▶ [Task requirements]
Each record needs to be transcribed word for word, though without its pictures.

▶ [Information provided]
┏━━
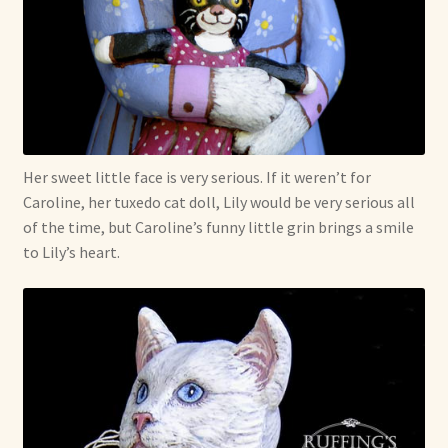
Shop For Art by Elizabeth Ruffing
Contact Me
Reviews
Her sweet little face is very serious. If it weren’t for
Caroline, her tuxedo cat doll, Lily would be very serious all
of the time, but Caroline’s funny little grin brings a smile
to Lily’s heart.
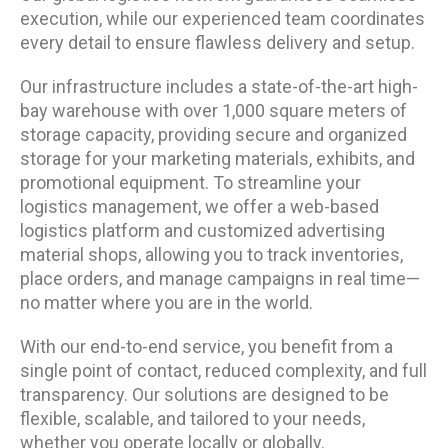
execution, while our experienced team coordinates
every detail to ensure flawless delivery and setup.
Our infrastructure includes a state-of-the-art high-
bay warehouse with over 1,000 square meters of
storage capacity, providing secure and organized
storage for your marketing materials, exhibits, and
promotional equipment. To streamline your
logistics management, we offer a web-based
logistics platform and customized advertising
material shops, allowing you to track inventories,
place orders, and manage campaigns in real time—
no matter where you are in the world.
With our end-to-end service, you benefit from a
single point of contact, reduced complexity, and full
transparency. Our solutions are designed to be
flexible, scalable, and tailored to your needs,
whether you operate locally or globally.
┗━━
▶ [Problem solution]
Shop For Art by Elizabeth Ruffing
Contact Me
Reviews
Her sweet little face is very serious. If it weren’t for
Caroline, her tuxedo cat doll, Lily would be very serious all
of the time, but Caroline’s funny little grin brings a smile
to Lily’s heart.
execution, while our experienced team coordinates
every detail to ensure flawless delivery and setup.
Our infrastructure includes a state-of-the-art high-
bay warehouse with over 1,000 square meters of
storage capacity, providing secure and organized
storage for your marketing materials, exhibits, and
promotional equipment. To streamline your
logistics management, we offer a web-based
logistics platform and customized advertising
material shops, allowing you to track inventories,
place orders, and manage campaigns in real time—
no matter where you are in the world.
With our end-to-end service, you benefit from a
single point of contact, reduced complexity, and full
transparency. Our solutions are designed to be
flexible, scalable, and tailored to your needs,
whether you operate locally or globally.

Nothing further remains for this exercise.